#RoadtoAwesome #KeepPounding #AmericasArmyReserve #USArmyReserve #WeaponsMastery
The manual referenced below, TC 3-20.40, has (finally!) received final, official approval. The signed copy is imminent and will see an official release at https://armypubs.army.mil/ very shortly.
The individual qualifications the Army has been using since 1980 are no longer valid. Just as Army small arms training doctrine has completely replaced and improved, so too has the qualification process, scoring, and standards.
Chief, Army Reserve Lt. Gen. Luckey and Cmd. Sgt. Major Copeland have decreed the U.S. Army Reserve will be the most lethal, combat-ready Reserve force in American history. These changes move us to that goal. Get your unit and yourself prepared now.
The U.S. Army Reserve Marksmanship Program is ready to help you.
Army to Kill Marksmanship Test Shortcut that Made Soldiers Less Deadly
By Matthew Cox
The U.S. Army’s new strategy to improve marksmanship will eliminate a shortcut that units use for individual weapon qualification — a long-standing practice that has eroded lethality over the years, infantry officials said.
Army officials at the Infantry School at Fort Benning, Georgia are awaiting final approval of the new marksmanship manual that will prepare the Army for a new, and much more challenging, qualification test.
The new course of fire — which forces soldiers to make faster decisions while firing from new positions — will drastically update the current, Cold War-era rifle qualification course. That course required soldiers to engage a series of pop-up targets at ranges out to 300 meters.

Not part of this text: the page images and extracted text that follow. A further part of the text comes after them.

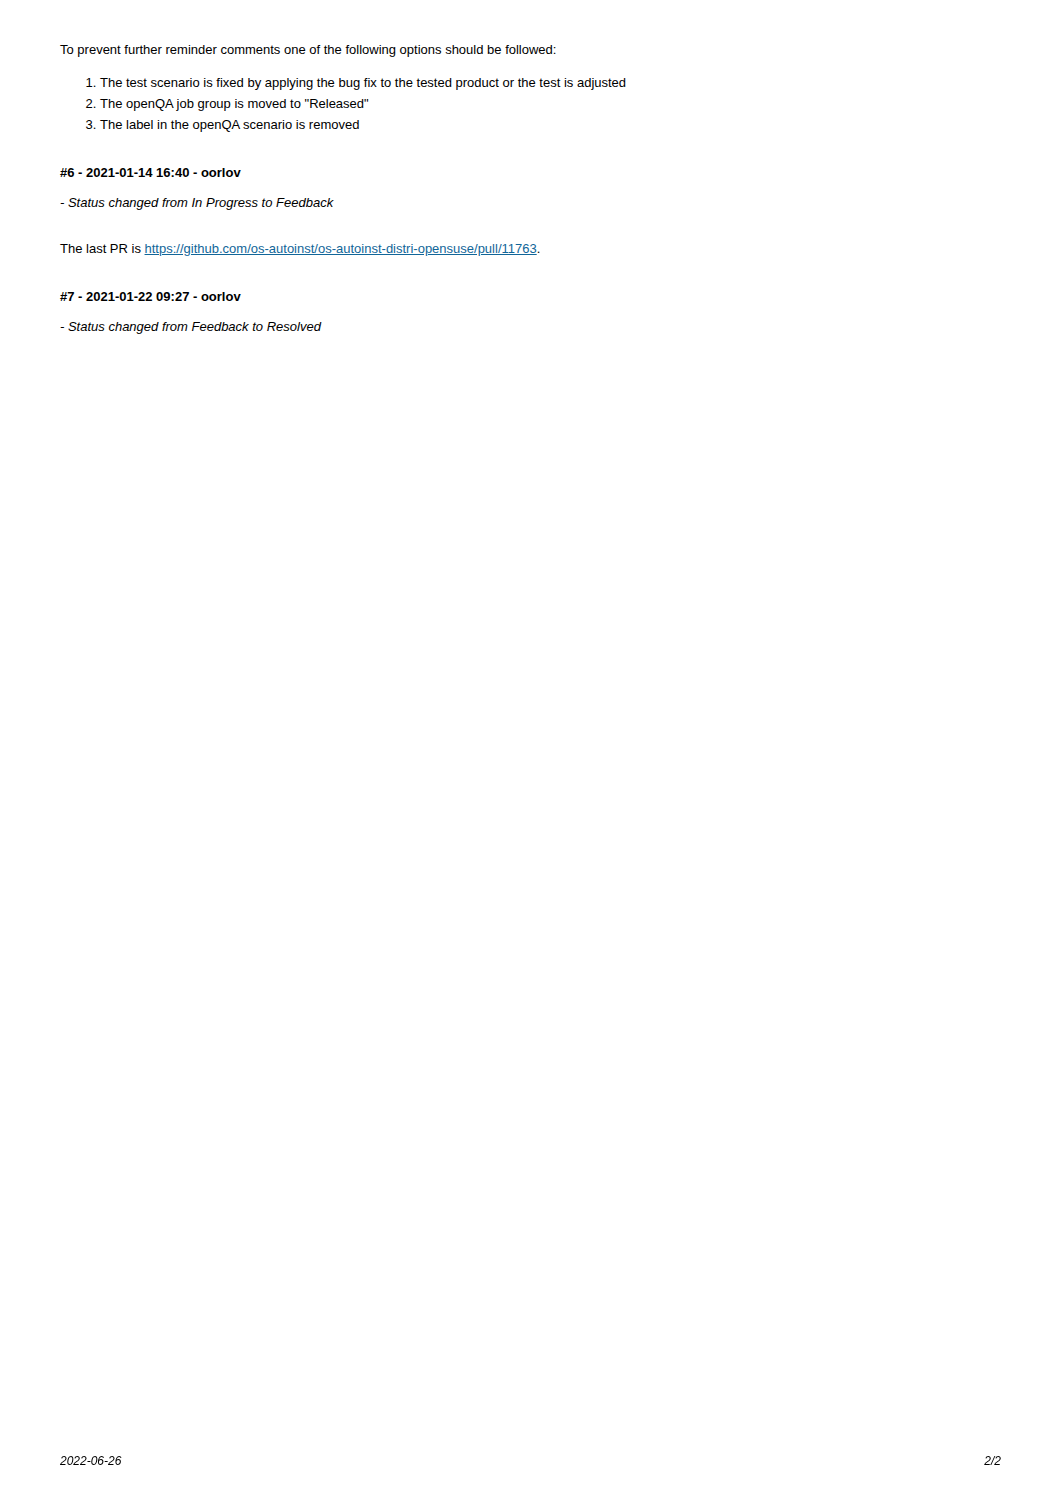To prevent further reminder comments one of the following options should be followed:
The test scenario is fixed by applying the bug fix to the tested product or the test is adjusted
The openQA job group is moved to "Released"
The label in the openQA scenario is removed
#6 - 2021-01-14 16:40 - oorlov
- Status changed from In Progress to Feedback
The last PR is https://github.com/os-autoinst/os-autoinst-distri-opensuse/pull/11763.
#7 - 2021-01-22 09:27 - oorlov
- Status changed from Feedback to Resolved
2022-06-26 2/2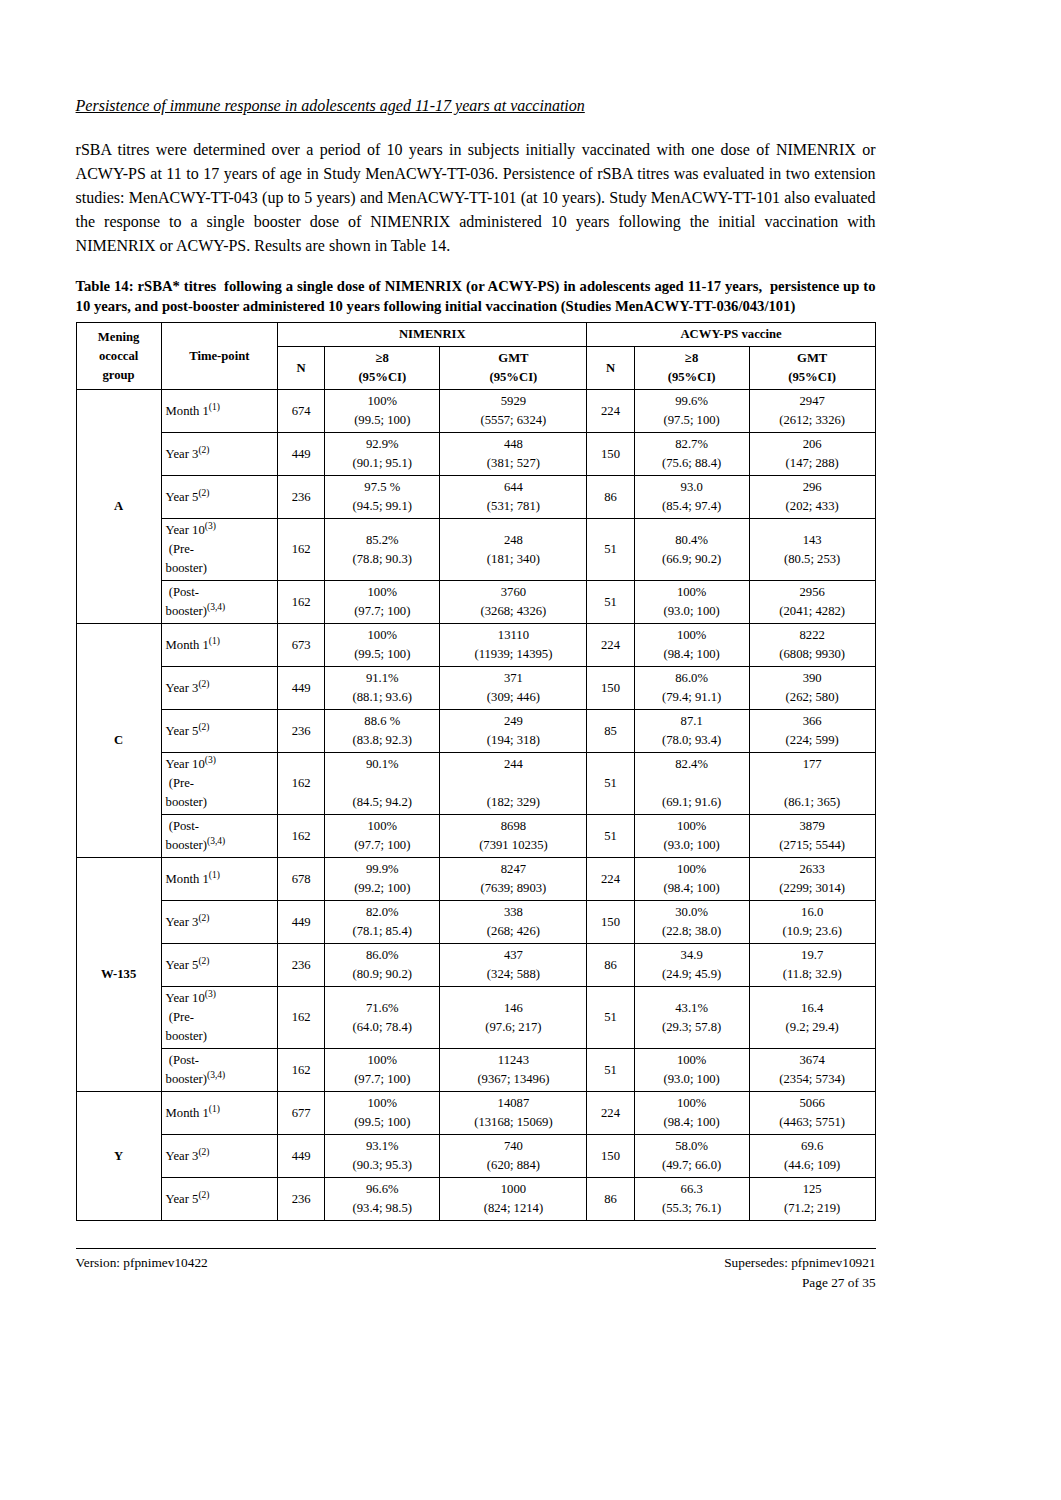Persistence of immune response in adolescents aged 11-17 years at vaccination
rSBA titres were determined over a period of 10 years in subjects initially vaccinated with one dose of NIMENRIX or ACWY-PS at 11 to 17 years of age in Study MenACWY-TT-036. Persistence of rSBA titres was evaluated in two extension studies: MenACWY-TT-043 (up to 5 years) and MenACWY-TT-101 (at 10 years). Study MenACWY-TT-101 also evaluated the response to a single booster dose of NIMENRIX administered 10 years following the initial vaccination with NIMENRIX or ACWY-PS. Results are shown in Table 14.
Table 14: rSBA* titres following a single dose of NIMENRIX (or ACWY-PS) in adolescents aged 11-17 years, persistence up to 10 years, and post-booster administered 10 years following initial vaccination (Studies MenACWY-TT-036/043/101)
| Mening ococcal group | Time-point | NIMENRIX | ACWY-PS vaccine |
| --- | --- | --- | --- |
| N | ≥8 (95%CI) | GMT (95%CI) | N | ≥8 (95%CI) | GMT (95%CI) |
| A | Month 1 (1) | 674 | 100% (99.5; 100) | 5929 (5557; 6324) | 224 | 99.6% (97.5; 100) | 2947 (2612; 3326) |
| Year 3 (2) | 449 | 92.9% (90.1; 95.1) | 448 (381; 527) | 150 | 82.7% (75.6; 88.4) | 206 (147; 288) |
| Year 5 (2) | 236 | 97.5 % (94.5; 99.1) | 644 (531; 781) | 86 | 93.0 (85.4; 97.4) | 296 (202; 433) |
| Year 10 (3) (Pre- booster) | 162 | 85.2% (78.8; 90.3) | 248 (181; 340) | 51 | 80.4% (66.9; 90.2) | 143 (80.5; 253) |
| (Post- booster) (3,4) | 162 | 100% (97.7; 100) | 3760 (3268; 4326) | 51 | 100% (93.0; 100) | 2956 (2041; 4282) |
| C | Month 1 (1) | 673 | 100% (99.5; 100) | 13110 (11939; 14395) | 224 | 100% (98.4; 100) | 8222 (6808; 9930) |
| Year 3 (2) | 449 | 91.1% (88.1; 93.6) | 371 (309; 446) | 150 | 86.0% (79.4; 91.1) | 390 (262; 580) |
| Year 5 (2) | 236 | 88.6 % (83.8; 92.3) | 249 (194; 318) | 85 | 87.1 (78.0; 93.4) | 366 (224; 599) |
| Year 10 (3) (Pre- booster) | 162 | 90.1% (84.5; 94.2) | 244 (182; 329) | 51 | 82.4% (69.1; 91.6) | 177 (86.1; 365) |
| (Post- booster) (3,4) | 162 | 100% (97.7; 100) | 8698 (7391 10235) | 51 | 100% (93.0; 100) | 3879 (2715; 5544) |
| W-135 | Month 1 (1) | 678 | 99.9% (99.2; 100) | 8247 (7639; 8903) | 224 | 100% (98.4; 100) | 2633 (2299; 3014) |
| Year 3 (2) | 449 | 82.0% (78.1; 85.4) | 338 (268; 426) | 150 | 30.0% (22.8; 38.0) | 16.0 (10.9; 23.6) |
| Year 5 (2) | 236 | 86.0% (80.9; 90.2) | 437 (324; 588) | 86 | 34.9 (24.9; 45.9) | 19.7 (11.8; 32.9) |
| Year 10 (3) (Pre- booster) | 162 | 71.6% (64.0; 78.4) | 146 (97.6; 217) | 51 | 43.1% (29.3; 57.8) | 16.4 (9.2; 29.4) |
| (Post- booster) (3,4) | 162 | 100% (97.7; 100) | 11243 (9367; 13496) | 51 | 100% (93.0; 100) | 3674 (2354; 5734) |
| Y | Month 1 (1) | 677 | 100% (99.5; 100) | 14087 (13168; 15069) | 224 | 100% (98.4; 100) | 5066 (4463; 5751) |
| Year 3 (2) | 449 | 93.1% (90.3; 95.3) | 740 (620; 884) | 150 | 58.0% (49.7; 66.0) | 69.6 (44.6; 109) |
| Year 5 (2) | 236 | 96.6% (93.4; 98.5) | 1000 (824; 1214) | 86 | 66.3 (55.3; 76.1) | 125 (71.2; 219) |
Version: pfpnimev10422
Supersedes: pfpnimev10921
Page 27 of 35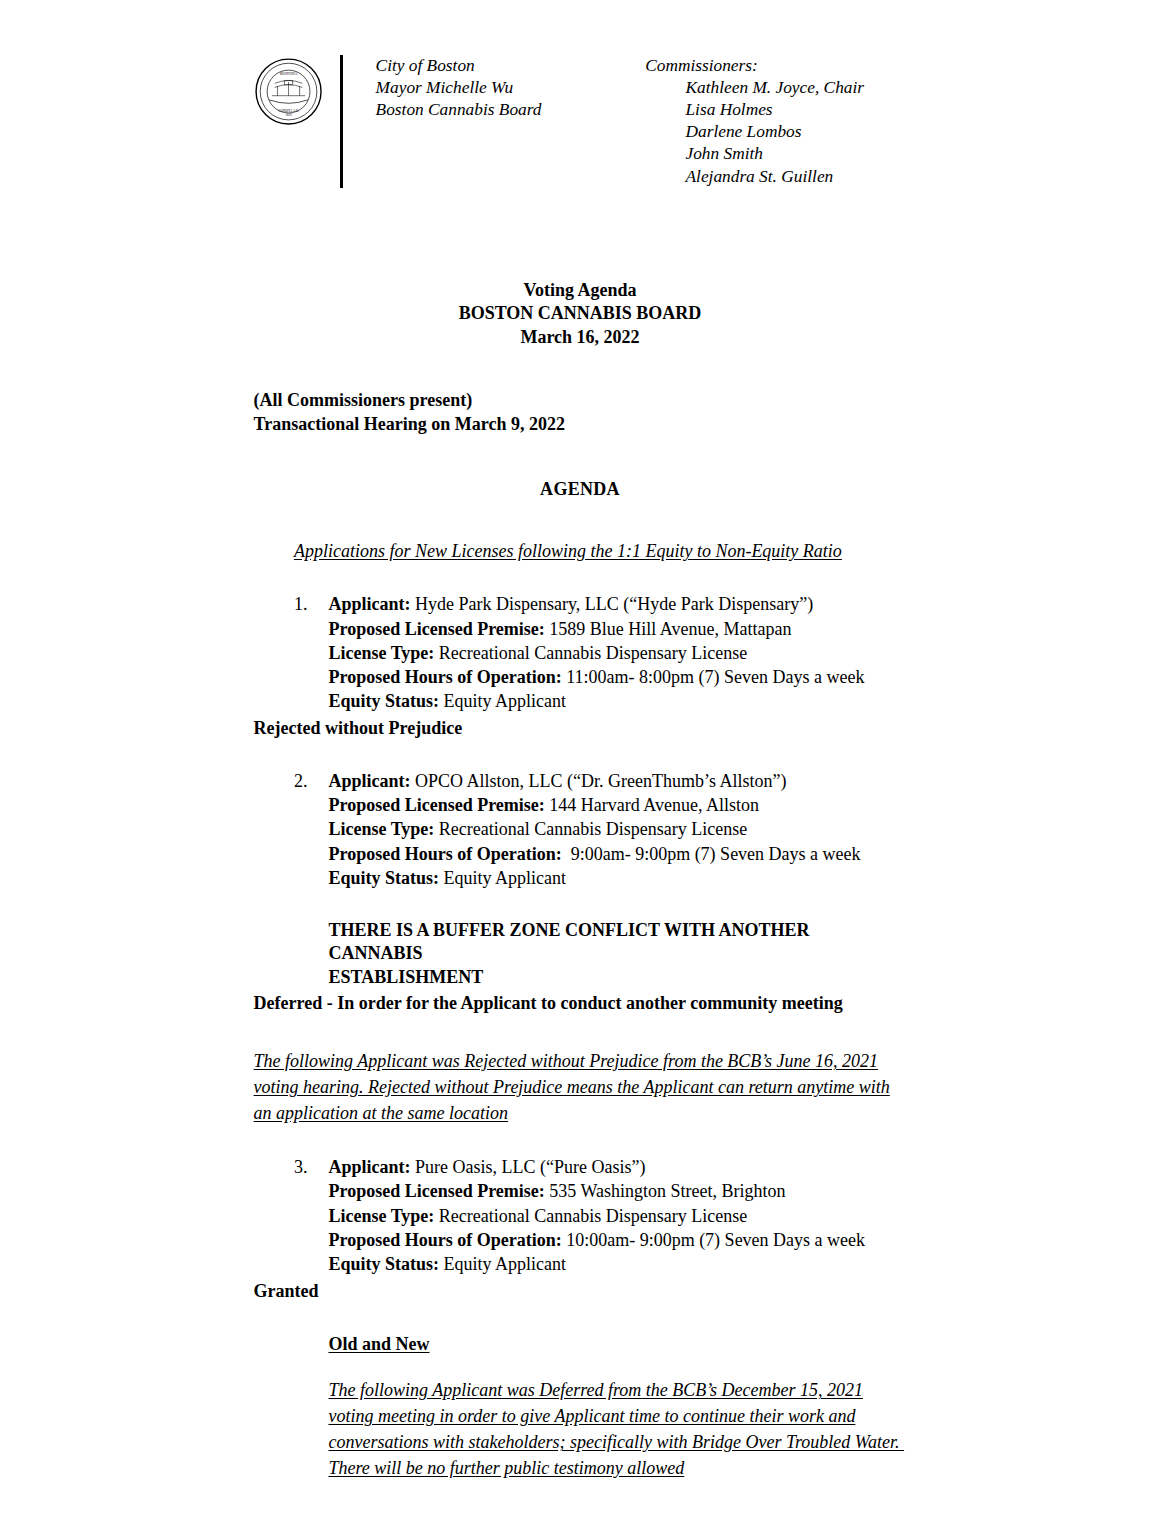BOSTONIA CONDITA A.D. 1630
City of Boston
Mayor Michelle Wu
Boston Cannabis Board
Commissioners:
Kathleen M. Joyce, Chair
Lisa Holmes
Darlene Lombos
John Smith
Alejandra St. Guillen
Voting Agenda
BOSTON CANNABIS BOARD
March 16, 2022
(All Commissioners present)
Transactional Hearing on March 9, 2022
AGENDA
Applications for New Licenses following the 1:1 Equity to Non-Equity Ratio
1.
Applicant: Hyde Park Dispensary, LLC (“Hyde Park Dispensary”)
Proposed Licensed Premise: 1589 Blue Hill Avenue, Mattapan
License Type: Recreational Cannabis Dispensary License
Proposed Hours of Operation: 11:00am- 8:00pm (7) Seven Days a week
Equity Status: Equity Applicant
Rejected without Prejudice
2.
Applicant: OPCO Allston, LLC (“Dr. GreenThumb’s Allston”)
Proposed Licensed Premise: 144 Harvard Avenue, Allston
License Type: Recreational Cannabis Dispensary License
Proposed Hours of Operation: 9:00am- 9:00pm (7) Seven Days a week
Equity Status: Equity Applicant
THERE IS A BUFFER ZONE CONFLICT WITH ANOTHER CANNABIS
ESTABLISHMENT
Deferred - In order for the Applicant to conduct another community meeting
The following Applicant was Rejected without Prejudice from the BCB’s June 16, 2021 voting hearing. Rejected without Prejudice means the Applicant can return anytime with an application at the same location
3.
Applicant: Pure Oasis, LLC (“Pure Oasis”)
Proposed Licensed Premise: 535 Washington Street, Brighton
License Type: Recreational Cannabis Dispensary License
Proposed Hours of Operation: 10:00am- 9:00pm (7) Seven Days a week
Equity Status: Equity Applicant
Granted
Old and New
The following Applicant was Deferred from the BCB’s December 15, 2021 voting meeting in order to give Applicant time to continue their work and conversations with stakeholders; specifically with Bridge Over Troubled Water. There will be no further public testimony allowed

The stricter qualification standards will also do away with the practice of using the Alternate Course of Fire, or Alt. C, to satisfy the annual qualification requirement, Sgt. 1st Class John Rowland, marksmanship program director at Benning’s Infantry School, told Military.com.
Alt. C is an Army-approved 25-meter course in which soldiers shoot at targets scaled down in size to represent actual target sizes out to 300 meters. At that short range, however, the trajectory of the 5.56mm bullet is extremely flat and unaffected by wind, making it easier to score hits, experts say.